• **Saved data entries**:
== Segment start ==

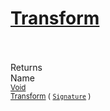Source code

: # [Transform](./Binarization-100663644.md)


<br><br>
Returns<img width=542/>Name
<br>
<sub>[Void](https://docs.microsoft.com/en-us/dotnet/api/System.Void)</sub><img width=500/><sub>[Transform](./Binarization-100663644.md) ( [`Signature`](./../../Signature.md) )</sub><br>



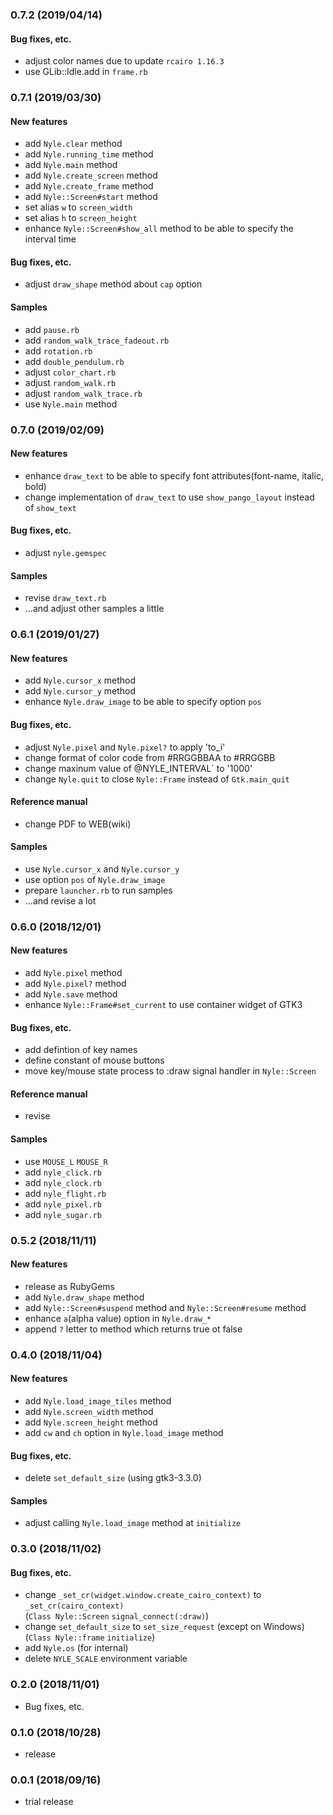 ### 0.7.2 (2019/04/14)
#### Bug fixes, etc.
* adjust color names due to update `rcairo 1.16.3`
* use GLib::Idle.add in `frame.rb`


### 0.7.1 (2019/03/30)
#### New features
* add `Nyle.clear` method
* add `Nyle.running_time` method
* add `Nyle.main` method
* add `Nyle.create_screen` method
* add `Nyle.create_frame` method
* add `Nyle::Screen#start` method
* set alias `w` to `screen_width`
* set alias `h` to `screen_height`
* enhance `Nyle::Screen#show_all` method to be able to specify the interval time

#### Bug fixes, etc.
* adjust `draw_shape` method about `cap` option

#### Samples
* add `pause.rb`
* add `random_walk_trace_fadeout.rb`
* add `rotation.rb`
* add `double_pendulum.rb`
* adjust `color_chart.rb`
* adjust `random_walk.rb`
* adjust `random_walk_trace.rb`
* use `Nyle.main` method


### 0.7.0 (2019/02/09)
#### New features
* enhance `draw_text` to be able to specify font attributes(font-name, italic, bold)
* change implementation of `draw_text` to use `show_pango_layout` instead of `show_text`

#### Bug fixes, etc.
* adjust `nyle.gemspec`

#### Samples
* revise `draw_text.rb`
* ...and adjust other samples a little


### 0.6.1 (2019/01/27)
#### New features
* add `Nyle.cursor_x` method
* add `Nyle.cursor_y` method
* enhance `Nyle.draw_image` to be able to specify option `pos`

#### Bug fixes, etc.
* adjust `Nyle.pixel` and `Nyle.pixel?` to apply 'to_i'
* change format of color code from #RRGGBBAA to #RRGGBB
* change maxinum value of @NYLE_INTERVAL` to '1000'
* change `Nyle.quit` to close `Nyle::Frame` instead of `Gtk.main_quit`

#### Reference manual
* change PDF to WEB(wiki)

#### Samples
* use `Nyle.cursor_x` and `Nyle.cursor_y`
* use option `pos` of `Nyle.draw_image`
* prepare `launcher.rb` to run samples
* ...and revise a lot


### 0.6.0 (2018/12/01)
#### New features
* add `Nyle.pixel` method
* add `Nyle.pixel?` method
* add `Nyle.save` method
* enhance `Nyle::Frame#set_current` to use container widget of GTK3

#### Bug fixes, etc.
* add defintion of key names
* define constant of mouse buttons
* move key/mouse state process to :draw signal handler in `Nyle::Screen`

#### Reference manual
* revise

#### Samples
* use `MOUSE_L` `MOUSE_R`
* add `nyle_click.rb`
* add `nyle_clock.rb`
* add `nyle_flight.rb`
* add `nyle_pixel.rb`
* add `nyle_sugar.rb`


### 0.5.2 (2018/11/11)
#### New features
* release as RubyGems
* add `Nyle.draw_shape` method
* add `Nyle::Screen#suspend` method and `Nyle::Screen#resume` method
* enhance `a`(alpha value) option in `Nyle.draw_*`
* append `?` letter to method which returns true ot false


### 0.4.0 (2018/11/04)
#### New features

* add `Nyle.load_image_tiles` method
* add `Nyle.screen_width` method
* add `Nyle.screen_height` method
* add `cw` and `ch` option in `Nyle.load_image` method

#### Bug fixes, etc.
* delete `set_default_size` (using gtk3-3.3.0)

#### Samples
* adjust calling `Nyle.load_image` method at `initialize`


### 0.3.0 (2018/11/02)
#### Bug fixes, etc.

* change `_set_cr(widget.window.create_cairo_context)` to `_set_cr(cairo_context)`  
  (`Class Nyle::Screen` `signal_connect(:draw)`)
* change `set_default_size` to `set_size_request` (except on Windows)  
  (`Class Nyle::frame` `initialize`)
* add `Nyle.os` (for internal)
* delete `NYLE_SCALE` environment variable


### 0.2.0 (2018/11/01)
* Bug fixes, etc.


### 0.1.0 (2018/10/28)
* release


### 0.0.1 (2018/09/16)
* trial release

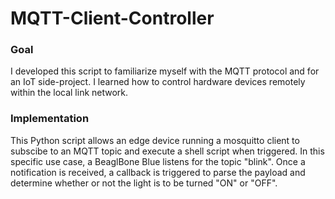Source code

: # MQTT-Client-Controller

### Goal
I developed this script to familiarize myself with the MQTT protocol and for an IoT side-project. I learned how to control hardware devices remotely within the local link network.

### Implementation
This Python script allows an edge device running a mosquitto client to subscibe to an MQTT topic and execute a shell script when triggered. In this specific use case, a BeaglBone Blue listens for the topic "blink". Once a notification is received, a callback is triggered to parse the payload and determine whether or not the light is to be turned "ON" or "OFF". 
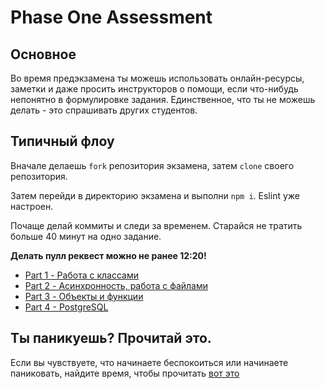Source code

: # Phase One Assessment

## Основное

Во время предэкзамена ты можешь использовать онлайн-ресурсы, заметки и даже просить
инструкторов о помощи, если что-нибудь непонятно в формулировке задания.
Единственное, что ты не можешь делать - это спрашивать других студентов.

## Типичный флоу

Вначале делаешь `fork` репозитория экзамена, затем `clone` своего репозитория.

Затем перейди в директорию экзамена и выполни `npm i`. Eslint уже настроен.

Почаще делай коммиты и следи за временем. Старайся не тратить больше 40 минут на одно задание.

**Делать пулл реквест можно не ранее 12:20!**

- [Part 1 - Работа с классами](part-1/)
- [Part 2 - Асинхронность, работа с файлами](part-2/)
- [Part 3 - Объекты и функции](part-3/)
- [Part 4 - PostgreSQL](part-4/)

## Ты паникуешь? Прочитай это.

Если вы чувствуете, что начинаете беспокоиться или начинаете паниковать,
найдите время, чтобы прочитать [вот это](panic.md)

== Segment end ==

• **Task statement**: Copy out each line of the items that contains the word "alias".

• **Task answer**:
* set alias `w` to `screen_width`
* set alias `h` to `screen_height`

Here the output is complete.